Den Kopf trennt die Maschinenseherin sauber ab, denn sie hat nicht vergessen, dass XK Rho Pi-8 diesen beanspruchen wollte. Mit meditativer Hingabe und Konzentration entnimmt sie anschließend Blut- und Gewebeproben, extrahiert Organe, Muskelfasern und Knochen, verfrachtet die einzelnen Teile in Konservierbehälter - und nippt dabei immer wieder an dem Recaf, der so schwarz wie die Leere ist. Der Umstand, dass die Heretek die Brühe regelmäßig mit einem blutigen Handskalpell umrührt, verleiht dem Getränk eine ganz besondere Note.

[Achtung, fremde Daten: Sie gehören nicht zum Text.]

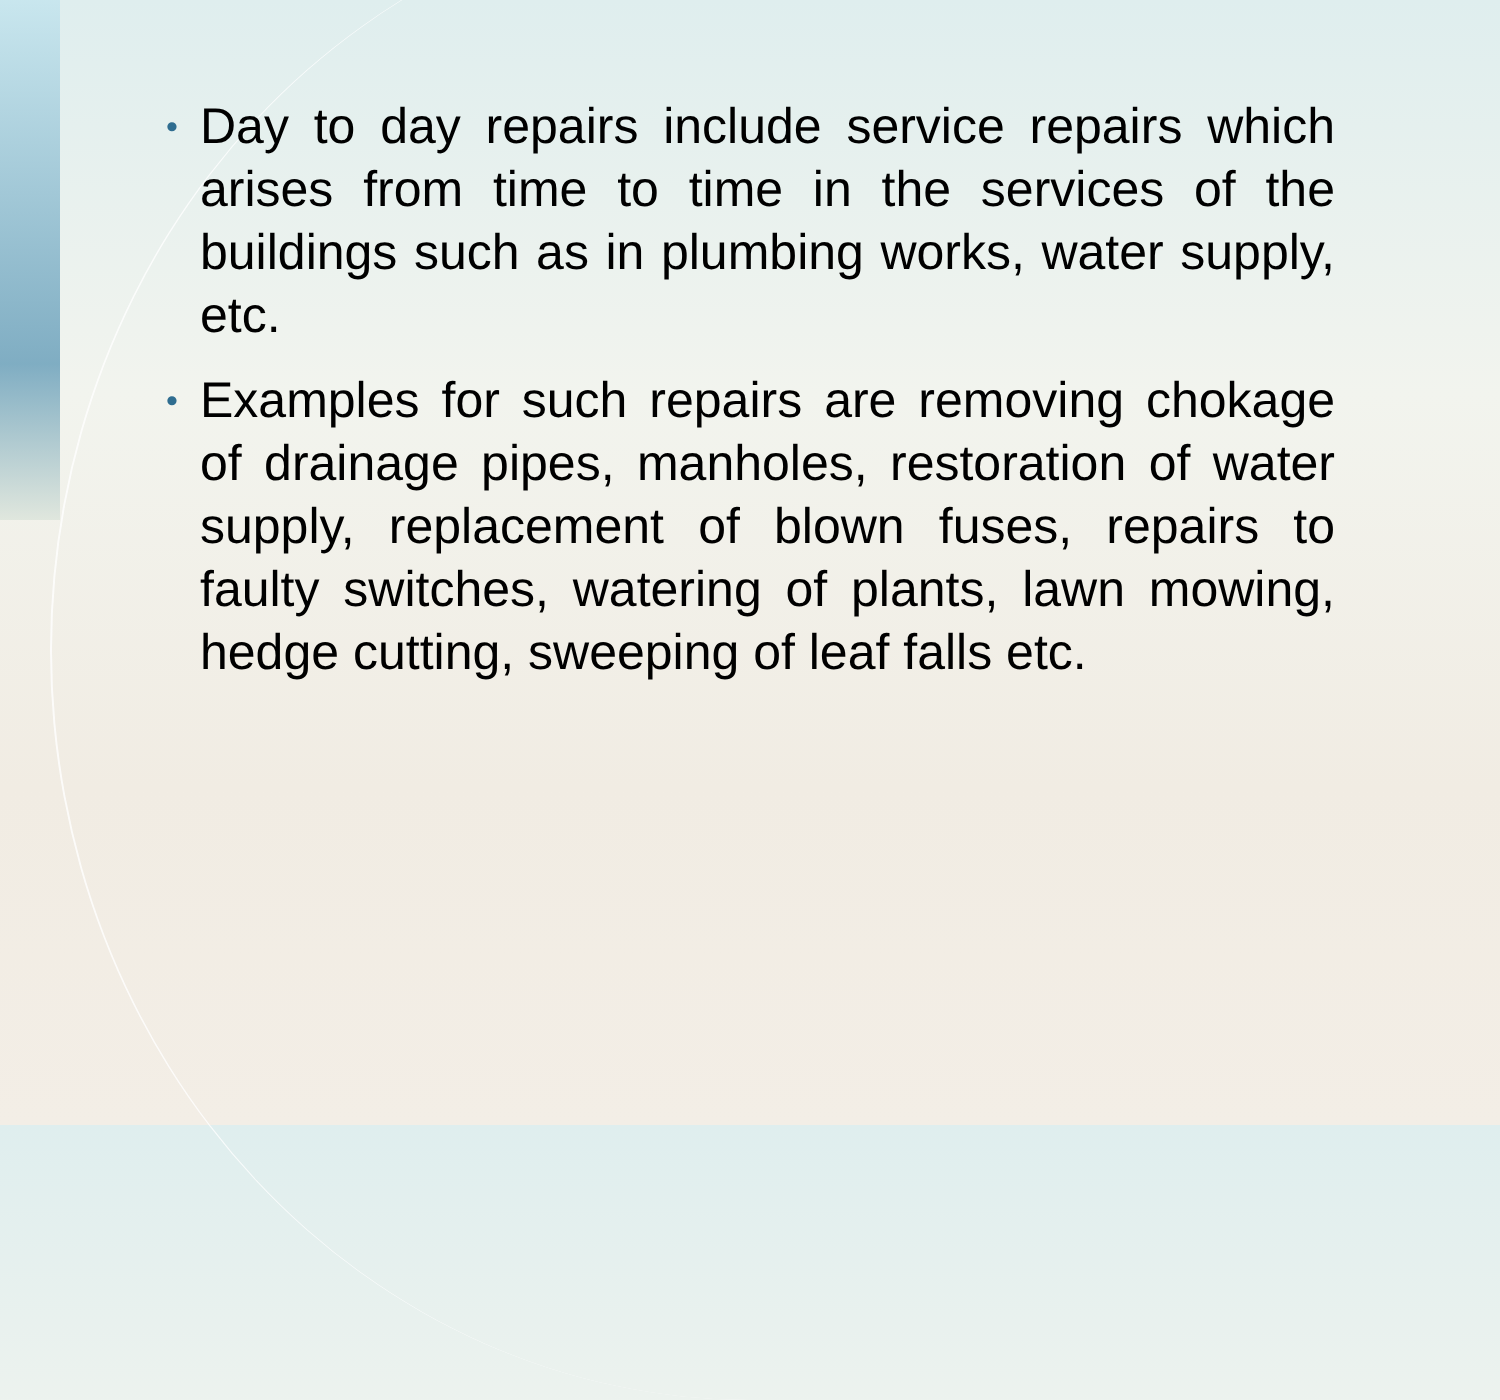• Day to day repairs include service repairs which arises from time to time in the services of the buildings such as in plumbing works, water supply, etc.
• Examples for such repairs are removing chokage of drainage pipes, manholes, restoration of water supply, replacement of blown fuses, repairs to faulty switches, watering of plants, lawn mowing, hedge cutting, sweeping of leaf falls etc.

So vertieft ist die Fabrikweltlerin in ihre Arbeit, dass sie hochschreckt, als XK Rho Pi-8 auf der Krankenstation auftaucht. Sofort vernichtet sie den Rest des Recafs, drückt ihrem Mitheretek den abpräparierten Kopf in die Hand und verzieht sich zurück in die Schlafstube, um ihre Robe anzulegen und die darin verborgenen Panzerplatten wie jeden Tag aufzuladen.
Eine Stunde später findet sich Varna auf der Brücke der Ketten des Urteils ein. Natürlich wird sie dabei von ihrem stummen Servitorgefährten begleitet. Der Kopf der Techpriesterin fühlt sich immer noch etwas schwer an, aber immerhin wirkt sie nicht ganz so grantig wie am Abend zuvor.
"Und? Hast du dich entschieden?," fragt sie Andariel und holt das Pergament mit dem niedergeschriebenen Pakt hervor.